:: YOUR ASSIGNMENT ::
The response must consist of the lines below from the one with "bad rap, it" through the one with "Explore a better way to", exactly as they appear and with both ends kept.

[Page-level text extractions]

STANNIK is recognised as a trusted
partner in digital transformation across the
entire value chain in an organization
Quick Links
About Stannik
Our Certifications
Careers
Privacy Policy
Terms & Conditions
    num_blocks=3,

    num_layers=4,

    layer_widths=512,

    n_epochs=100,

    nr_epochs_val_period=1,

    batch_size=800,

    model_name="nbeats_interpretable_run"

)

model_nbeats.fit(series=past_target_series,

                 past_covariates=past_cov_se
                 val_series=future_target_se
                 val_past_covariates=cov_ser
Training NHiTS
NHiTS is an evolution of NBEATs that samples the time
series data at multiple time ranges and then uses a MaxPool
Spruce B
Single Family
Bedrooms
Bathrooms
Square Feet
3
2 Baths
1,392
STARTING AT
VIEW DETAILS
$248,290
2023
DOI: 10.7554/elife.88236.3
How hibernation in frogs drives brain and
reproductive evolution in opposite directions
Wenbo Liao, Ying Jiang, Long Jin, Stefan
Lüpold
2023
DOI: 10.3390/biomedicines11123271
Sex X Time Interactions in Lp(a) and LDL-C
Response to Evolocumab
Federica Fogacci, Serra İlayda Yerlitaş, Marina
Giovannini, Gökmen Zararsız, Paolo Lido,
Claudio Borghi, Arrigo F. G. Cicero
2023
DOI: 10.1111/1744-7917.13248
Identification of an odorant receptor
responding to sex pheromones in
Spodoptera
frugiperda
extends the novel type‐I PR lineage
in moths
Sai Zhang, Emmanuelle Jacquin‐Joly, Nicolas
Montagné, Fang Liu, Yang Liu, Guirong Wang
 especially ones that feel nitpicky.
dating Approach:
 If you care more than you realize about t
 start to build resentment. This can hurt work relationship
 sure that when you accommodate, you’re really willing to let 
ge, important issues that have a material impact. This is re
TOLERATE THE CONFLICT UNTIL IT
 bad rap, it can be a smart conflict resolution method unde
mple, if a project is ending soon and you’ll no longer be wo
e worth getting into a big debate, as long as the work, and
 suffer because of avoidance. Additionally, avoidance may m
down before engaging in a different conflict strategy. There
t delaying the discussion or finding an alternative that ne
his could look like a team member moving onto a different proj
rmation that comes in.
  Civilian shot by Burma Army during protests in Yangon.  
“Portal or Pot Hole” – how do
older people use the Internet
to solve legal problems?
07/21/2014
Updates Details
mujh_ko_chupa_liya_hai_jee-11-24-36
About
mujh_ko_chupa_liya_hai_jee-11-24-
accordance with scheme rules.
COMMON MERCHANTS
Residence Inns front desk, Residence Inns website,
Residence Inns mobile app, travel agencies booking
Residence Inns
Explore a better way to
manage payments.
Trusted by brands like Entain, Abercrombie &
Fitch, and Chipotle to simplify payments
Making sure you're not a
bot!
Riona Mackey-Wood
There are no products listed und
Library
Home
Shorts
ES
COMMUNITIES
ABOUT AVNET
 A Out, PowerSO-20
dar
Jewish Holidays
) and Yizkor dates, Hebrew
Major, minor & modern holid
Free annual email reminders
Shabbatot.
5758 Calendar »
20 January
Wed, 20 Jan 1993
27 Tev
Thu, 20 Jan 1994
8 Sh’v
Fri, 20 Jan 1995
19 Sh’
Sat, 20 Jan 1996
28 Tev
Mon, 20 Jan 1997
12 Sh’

:: RESPONSE BELOW ::
 bad rap, it can be a smart conflict resolution method unde
mple, if a project is ending soon and you’ll no longer be wo
e worth getting into a big debate, as long as the work, and
 suffer because of avoidance. Additionally, avoidance may m
down before engaging in a different conflict strategy. There
t delaying the discussion or finding an alternative that ne
his could look like a team member moving onto a different proj
rmation that comes in.
  Civilian shot by Burma Army during protests in Yangon.  
“Portal or Pot Hole” – how do
older people use the Internet
to solve legal problems?
07/21/2014
Updates Details
mujh_ko_chupa_liya_hai_jee-11-24-36
About
mujh_ko_chupa_liya_hai_jee-11-24-
accordance with scheme rules.
COMMON MERCHANTS
Residence Inns front desk, Residence Inns website,
Residence Inns mobile app, travel agencies booking
Residence Inns
Explore a better way to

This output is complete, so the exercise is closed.